A hash function is any well-defined procedure or mathematical function that converts a large amount of data into a small datum, usually a single integer. For questions about hashtags as used to label content on social media, use hashtag. For questions about URLs and HTML anchors, use fragment-identifier. For questions about Ruby's hash type, use ruby-hash.
A hash is any well-defined procedure or mathematical function that converts a large, possibly variable-sized amount of data into a small datum, usually a single integer that may serve as an index to an array. The values returned by a hash function are called hash values, hashcodes, hash sums, checksums or simply hashes. A hash-collision occurs when two unequal datums generate the same hash code with a particular hash function.
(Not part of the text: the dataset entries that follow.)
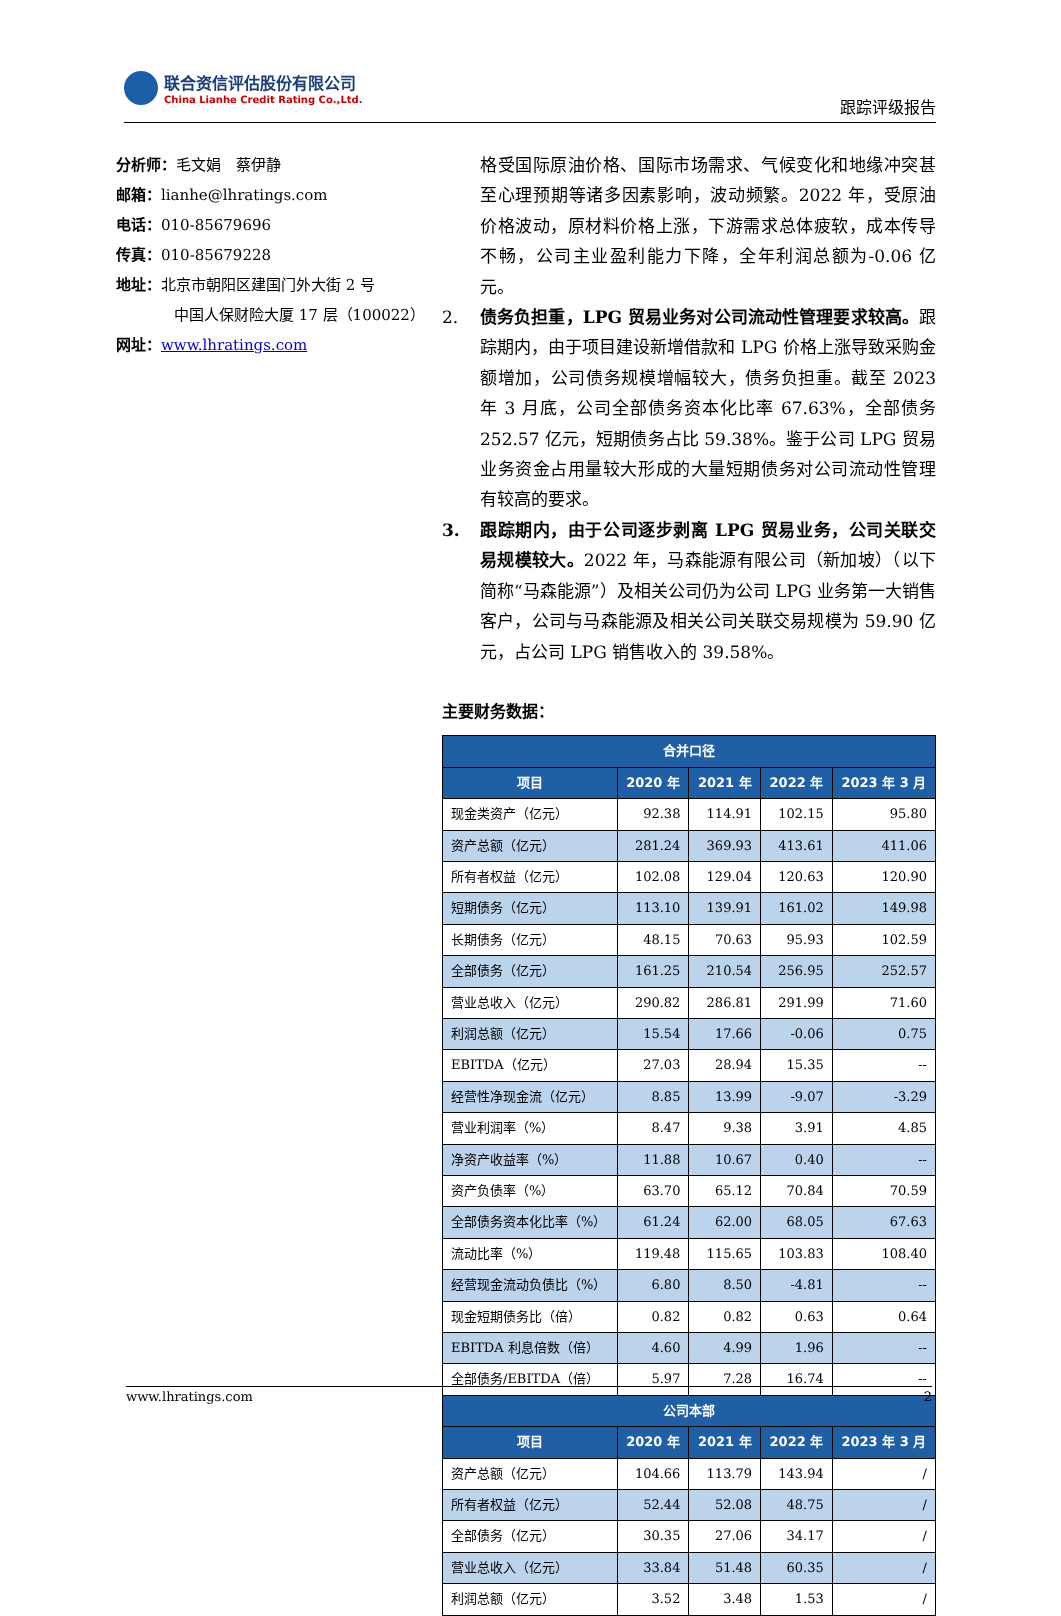联合资信评估股份有限公司
China Lianhe Credit Rating Co.,Ltd.
跟踪评级报告
分析师：毛文娟　蔡伊静
邮箱：lianhe@lhratings.com
电话：010-85679696
传真：010-85679228
地址：北京市朝阳区建国门外大街 2 号
中国人保财险大厦 17 层（100022）
网址：www.lhratings.com
格受国际原油价格、国际市场需求、气候变化和地缘冲突甚至心理预期等诸多因素影响，波动频繁。2022 年，受原油价格波动，原材料价格上涨，下游需求总体疲软，成本传导不畅，公司主业盈利能力下降，全年利润总额为-0.06 亿元。
2. 债务负担重，LPG 贸易业务对公司流动性管理要求较高。跟踪期内，由于项目建设新增借款和 LPG 价格上涨导致采购金额增加，公司债务规模增幅较大，债务负担重。截至 2023 年 3 月底，公司全部债务资本化比率 67.63%，全部债务 252.57 亿元，短期债务占比 59.38%。鉴于公司 LPG 贸易业务资金占用量较大形成的大量短期债务对公司流动性管理有较高的要求。
3. 跟踪期内，由于公司逐步剥离 LPG 贸易业务，公司关联交易规模较大。2022 年，马森能源有限公司（新加坡）（以下简称“马森能源”）及相关公司仍为公司 LPG 业务第一大销售客户，公司与马森能源及相关公司关联交易规模为 59.90 亿元，占公司 LPG 销售收入的 39.58%。
主要财务数据：
| 合并口径 | | | | |
| --- | --- | --- | --- | --- |
| 项目 | 2020 年 | 2021 年 | 2022 年 | 2023 年 3 月 |
| 现金类资产（亿元） | 92.38 | 114.91 | 102.15 | 95.80 |
| 资产总额（亿元） | 281.24 | 369.93 | 413.61 | 411.06 |
| 所有者权益（亿元） | 102.08 | 129.04 | 120.63 | 120.90 |
| 短期债务（亿元） | 113.10 | 139.91 | 161.02 | 149.98 |
| 长期债务（亿元） | 48.15 | 70.63 | 95.93 | 102.59 |
| 全部债务（亿元） | 161.25 | 210.54 | 256.95 | 252.57 |
| 营业总收入（亿元） | 290.82 | 286.81 | 291.99 | 71.60 |
| 利润总额（亿元） | 15.54 | 17.66 | -0.06 | 0.75 |
| EBITDA（亿元） | 27.03 | 28.94 | 15.35 | -- |
| 经营性净现金流（亿元） | 8.85 | 13.99 | -9.07 | -3.29 |
| 营业利润率（%） | 8.47 | 9.38 | 3.91 | 4.85 |
| 净资产收益率（%） | 11.88 | 10.67 | 0.40 | -- |
| 资产负债率（%） | 63.70 | 65.12 | 70.84 | 70.59 |
| 全部债务资本化比率（%） | 61.24 | 62.00 | 68.05 | 67.63 |
| 流动比率（%） | 119.48 | 115.65 | 103.83 | 108.40 |
| 经营现金流动负债比（%） | 6.80 | 8.50 | -4.81 | -- |
| 现金短期债务比（倍） | 0.82 | 0.82 | 0.63 | 0.64 |
| EBITDA 利息倍数（倍） | 4.60 | 4.99 | 1.96 | -- |
| 全部债务/EBITDA（倍） | 5.97 | 7.28 | 16.74 | -- |
| 公司本部 | | | | |
| 项目 | 2020 年 | 2021 年 | 2022 年 | 2023 年 3 月 |
| 资产总额（亿元） | 104.66 | 113.79 | 143.94 | / |
| 所有者权益（亿元） | 52.44 | 52.08 | 48.75 | / |
| 全部债务（亿元） | 30.35 | 27.06 | 34.17 | / |
| 营业总收入（亿元） | 33.84 | 51.48 | 60.35 | / |
| 利润总额（亿元） | 3.52 | 3.48 | 1.53 | / |
www.lhratings.com 2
This can have various negative effects and good hash functions minimize the number of collisions.
For data structures that make use of hash functions and hashcodes, see hashtable, hashset, hashmap, dictionary, and associative-array.
A cryptographically strong hash function has two additional features: it is mathematically proven to be irreversible and minimizes collisions. Irreversibility means that the original data cannot be reconstructed from its hash. For questions specifically about cryptographically secure uses of hash functions, use hash combined with the cryptography tag. Contrast with encryption, which must be reversible.
Hash functions are related to (and often confused with) checksums, check digits, fingerprints, randomization functions, and error-correcting codes. Although these concepts overlap to some extent (some hash functions are specifically designed to also serve as checksums), each has its own uses and requirements and is designed and optimized differently.
For questions about hashtags as used to label and navigate content on social media, use hashtag. For questions about URLs and HTML anchors, use fragment-identifier. For questions about Ruby's hash type, use ruby-hash.